*Exercise passage*.
★ ★ ★ ★
2024-02-21 09:15:29

by Yajun Deng

[permalink] [raw]
Subject: [PATCH v2] mm/mmap: return early if it can't merge in vma_merge()

In most cases, the range of the area is valid. But in do_mprotect_pkey(),
the minimum value of end and vma->vm_end is passed to mprotect_fixup().
This will lead to the end is less than the end of prev.

In this case, the curr will be NULL, but the next will be equal to the
prev. So it will attempt to merge before, the vm_pgoff check will cause
this case to fail.

To avoid the process described above and reduce unnecessary operations.
Add a check to immediately return NULL if the end is less than the end of
prev.

Signed-off-by: Yajun Deng <[email protected]>
---
v2: remove the case label.
v1: https://lore.kernel.org/all/[email protected]/
---
mm/mmap.c | 3 +++
1 file changed, 3 insertions(+)

diff --git a/mm/mmap.c b/mm/mmap.c
index 0fccd23f056e..7668854d2246 100644
--- a/mm/mmap.c
+++ b/mm/mmap.c
@@ -890,6 +890,9 @@ static struct vm_area_struct
if (vm_flags & VM_SPECIAL)
return NULL;

+ if (prev && end < prev->vm_end)
+ return NULL;
+
/* Does the input range span an existing VMA? (cases 5 - 8) */
curr = find_vma_intersection(mm, prev ? prev->vm_end : 0, end);

--
2.25.1



2024-02-21 15:39:06

by Liam R. Howlett

[permalink] [raw]
Subject: Re: [PATCH v2] mm/mmap: return early if it can't merge in vma_merge()

* Yajun Deng <[email protected]> [240221 04:15]:
> In most cases, the range of the area is valid. But in do_mprotect_pkey(),
> the minimum value of end and vma->vm_end is passed to mprotect_fixup().
> This will lead to the end is less than the end of prev.
★ ★ ★ ★
[Text data extracted from the page]

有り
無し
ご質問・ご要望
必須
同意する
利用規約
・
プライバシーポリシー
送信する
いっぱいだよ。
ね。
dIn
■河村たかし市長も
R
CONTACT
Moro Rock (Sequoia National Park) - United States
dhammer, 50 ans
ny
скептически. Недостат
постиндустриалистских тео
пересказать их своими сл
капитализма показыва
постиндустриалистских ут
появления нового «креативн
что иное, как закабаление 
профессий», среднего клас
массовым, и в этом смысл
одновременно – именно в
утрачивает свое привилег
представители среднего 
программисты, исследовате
★ ★ ★ ★
*Task instructions*.
1: Decide whether each statement agrees with the patch thread, answering yes or no and quoting the deciding words. (a) The patch adds three lines to one file. (b) Version 2 of the patch adds a case label. (c) In do_mprotect_pkey(), the maximum value of end and vma->vm_end is passed to mprotect_fixup().
2: In the patch thread, which check causes the attempted merge to fail?
3: Copy word for word the part of the patch thread between "v1: https://lo" and "(vm_flags & VM_SPECIAL)", inclusive.

*Task solutions*.
1:
(a) Yes: "1 file changed, 3 insertions(+)"
(b) No: "v2: remove the case label."
(c) No: "the minimum value of end and vma->vm_end is passed to mprotect_fixup()"

2: The vm_pgoff check.

3:
v1: https://lore.kernel.org/all/[email protected]/
---
mm/mmap.c | 3 +++
1 file changed, 3 insertions(+)

diff --git a/mm/mmap.c b/mm/mmap.c
index 0fccd23f056e..7668854d2246 100644
--- a/mm/mmap.c
+++ b/mm/mmap.c
@@ -890,6 +890,9 @@ static struct vm_area_struct
if (vm_flags & VM_SPECIAL)